Во всех лагерях обожают отлынивать. Любое мало-мальское дело, случается, отдают на выполнение постороннему. Снизят выгоду себе порядком, отдав за поручение не лишнюю горсть наггетов, совсем сдуру – свитками, эликсирами ценными прельстят. Сделают больше, чем сама награда за поручение, лишь бы не работать.

Я рассматривал товары, а краем уха уже слышал – близились напевы:

Эх, радуга ты, радуга.

Веселишь меня!

Эх, радуга ты, радуга.

Жаль, что не моя!


Как жаль, что ты соседская,

Как жаль, что Коли Загорецкого!

Бард делал обход. Рано он сегодня! Я внимательнее стал слушать:

Ему из хижины видна,

А мне – из замка только фигу разглядеть.

Кого винить, кого мне ненавидеть?…

Остаётся лишь от наггетов балдеть!


Эх, радуга ты, радуга.

Веселишь меня!

Эх, радуга ты, радуга.

Жаль, что не моя!


Пойду я по наклонной,

Осушу я кубок свой бездонный.

А чтобы слезы начисто отсечь,

Придется в небо больше не смотреть.


Эх, радуга ты, радуга.

Веселишь меня!

Эх, радуга ты, радуга.

Жаль, что не моя!

Бард часто и шумно разгуливал по Лагерю, отношение к нему держалось неоднозначное. Частенько наскучивал, раздражал, прерывал тихие разговоры, порой вносил разлад в неторопливые думы.

Но бывало, слушали в радость. Простенькое, ненавязчиво рассказанное, приходилось по сердцу народу.

Потому гнать, не гнать, вопрос не подымался.

Полный день скитался на природе –

Каждый уголочек прошерстил!

Не нашел я Грозный Меч,

Вернулся, кажется, с другим.

Бард близился к торгу, другие стали привычно глазеть. Чего напоет? Али изречет?

Была занятная особенность. Словоплет надевал высокий черный котелок на голову, из тканей, каких не было нигде. Откуда взял – не говорил. Так и оставили с котелком, ничего не предложили. А он радостный.

Мой корабль поднялся́ над водной гладью, запарил под небеса.

Выбираясь из стальных объятий

Я изрек создателям – пока!

Часто пел о странствиях, землях неведомых, все о каких-то мирах да морях. Мы ему – пой проще, вокруг что видишь, то и пой.
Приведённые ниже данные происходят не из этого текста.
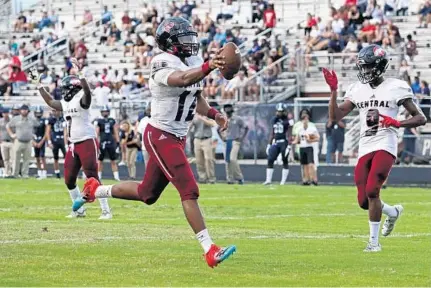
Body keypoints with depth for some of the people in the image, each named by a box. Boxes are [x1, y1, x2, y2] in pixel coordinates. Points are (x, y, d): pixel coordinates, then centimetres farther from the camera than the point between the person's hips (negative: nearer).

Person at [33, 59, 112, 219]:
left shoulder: (82, 100, -12)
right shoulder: (65, 103, 13)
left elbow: (87, 91, -34)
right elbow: (50, 101, 30)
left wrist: (78, 73, -43)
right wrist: (38, 84, 31)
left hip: (87, 142, -9)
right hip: (73, 145, 9)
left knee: (92, 177, -12)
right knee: (69, 180, 9)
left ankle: (106, 211, -9)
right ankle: (79, 210, 22)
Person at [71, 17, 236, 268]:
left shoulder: (193, 62, 9)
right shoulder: (163, 64, -18)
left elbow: (196, 97, 22)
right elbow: (183, 80, -40)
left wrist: (213, 113, 4)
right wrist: (208, 67, -58)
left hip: (178, 138, 9)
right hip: (161, 136, -9)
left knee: (147, 194, 19)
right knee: (189, 190, -16)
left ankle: (95, 190, 38)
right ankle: (210, 251, -16)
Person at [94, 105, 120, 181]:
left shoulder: (112, 121, 10)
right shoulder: (98, 122, -2)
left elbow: (116, 133, 12)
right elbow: (96, 134, -5)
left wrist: (118, 143, 5)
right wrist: (97, 145, -12)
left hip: (111, 143, 3)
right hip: (102, 143, -3)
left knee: (113, 161, 4)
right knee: (100, 161, 4)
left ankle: (117, 177, 4)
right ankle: (99, 177, 11)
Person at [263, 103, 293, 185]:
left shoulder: (287, 120, -8)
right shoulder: (274, 120, 11)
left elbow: (288, 134, -11)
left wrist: (289, 146, -16)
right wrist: (269, 144, 15)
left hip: (284, 142, -6)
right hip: (275, 142, 6)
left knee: (285, 161, 1)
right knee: (270, 160, -1)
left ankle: (283, 181, 6)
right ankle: (268, 180, 3)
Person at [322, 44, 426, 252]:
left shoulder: (396, 87, -3)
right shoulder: (357, 90, 11)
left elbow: (420, 118, -1)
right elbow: (335, 116, 9)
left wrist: (397, 123, -18)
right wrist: (334, 91, -2)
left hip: (385, 146, -6)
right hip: (365, 148, 6)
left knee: (371, 191, -20)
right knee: (364, 201, 4)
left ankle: (374, 241, -7)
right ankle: (393, 212, 36)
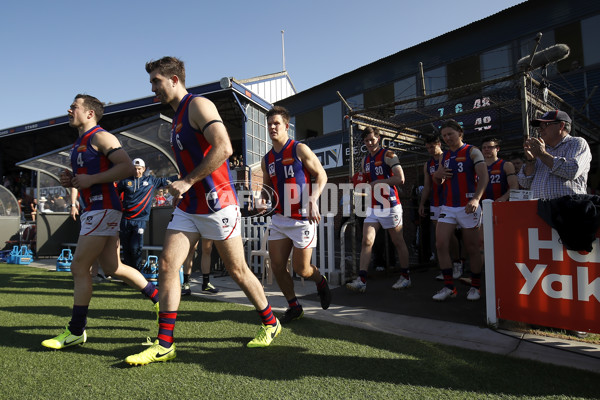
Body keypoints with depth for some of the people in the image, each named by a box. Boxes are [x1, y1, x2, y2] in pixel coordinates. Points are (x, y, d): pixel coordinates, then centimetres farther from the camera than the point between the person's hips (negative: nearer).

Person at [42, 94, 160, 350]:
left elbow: (127, 167, -19)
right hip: (93, 209, 10)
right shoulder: (78, 144, 22)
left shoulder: (100, 137, -8)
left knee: (79, 267, -6)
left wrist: (90, 180, -19)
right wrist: (70, 182, 9)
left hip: (103, 209, -10)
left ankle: (76, 332, 4)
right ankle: (159, 298, 21)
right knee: (112, 268, 10)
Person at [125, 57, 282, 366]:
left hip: (216, 203, -9)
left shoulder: (198, 105, -10)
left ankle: (270, 323, 26)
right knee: (167, 265, -1)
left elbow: (223, 148, -24)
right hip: (189, 206, 9)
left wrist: (187, 182, -21)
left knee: (237, 270, 3)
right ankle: (164, 345, 8)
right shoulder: (177, 116, 18)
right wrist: (184, 186, 16)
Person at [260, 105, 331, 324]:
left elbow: (321, 175, -7)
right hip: (279, 218, 6)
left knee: (301, 269, -3)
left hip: (303, 218, -6)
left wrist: (313, 202, -19)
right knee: (276, 265, 1)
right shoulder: (267, 159, 11)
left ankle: (321, 283, 32)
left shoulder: (300, 149, -6)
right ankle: (294, 307, 20)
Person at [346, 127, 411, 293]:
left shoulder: (388, 155, -7)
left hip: (389, 206, -6)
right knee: (367, 241, -6)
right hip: (372, 207, 6)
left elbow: (400, 179, -16)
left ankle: (405, 277, 20)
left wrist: (378, 182, -15)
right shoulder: (365, 159, 14)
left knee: (398, 242, 6)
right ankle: (361, 280, -10)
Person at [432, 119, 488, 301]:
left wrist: (476, 199, -31)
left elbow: (484, 177, -14)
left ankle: (475, 287, 18)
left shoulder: (472, 152, -1)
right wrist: (437, 175, -2)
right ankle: (449, 286, 1)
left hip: (468, 206, -5)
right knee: (441, 244, -8)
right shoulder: (444, 156, 15)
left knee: (472, 248, 3)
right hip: (448, 207, 5)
А он все о морях да о мирах.

Непонятными стали враги,

Мир глядит неприветливо.

Я не устану с дороги – с тоски

Я разучился уставать, я продолжу! Немедленно!


Дайте время – дойду до финала доски!


Не пугай меня мир непонятный,

Я давно уже пуганный, давно уже свой.

Пришел к тебе, я – гость безоглядный,

Соловьем заливаюсь, мчусь я, грозой.


Я не выучил слов таких, правильных.

Чтоб тебе поугоднее,

Чтоб тебе по чутью.

Я дойду до конца – не маленький.

Пройду этот мир, я тебя победю!

Из толпы доносилось: «Во лапочет, во заливает!», «Что за хриндилюнина, Бард?», «Веселова штоле нет?»

– Я сейчас! Гармошка моя остывает!

– Мы те ща наденем на голову! Гармошку твою!

Торг дружно заржал. Кажется, ржали навесы и товары, земля под ногами тряслась.

Бард, понятно дело, обиделся, ушел восвояси. Я не дразнил, но и против коллектива идти – не правильно.

После песнопений Барда, я решил ободриться и направился к местному повару ухватить ежедневную порцию стряпни. День только начинался.

Готовку почуял за версту. Жителей Лагеря ждал забористый супец из дикой марошки и плодов кулябиня.

Бульон традиционно из мяса бурдука. А что, ходовая пища, охотники частенько приносят.

Повар готовил супы. Все, он считал, были разными. На деле же напоминали один о другом.

Но это не важно. После стряпни я чувствовал прилив сил, до полудня он не иссекал.

Олли, местный повар, готовил для людей попроще. Твердо, будто на поле брани, стоял на раздаче у котелка, ожидая наплыва голодных fellas.

Поварской фартук, когда-то белый, выносил многие подробности готовки. На голову Олли надевал синюю фуражку, и я не мог взять в толк, почему именно синюю. Но спрашивать стеснялся. Обиделся повар – не видать супов, прибавку силы до конца полудня.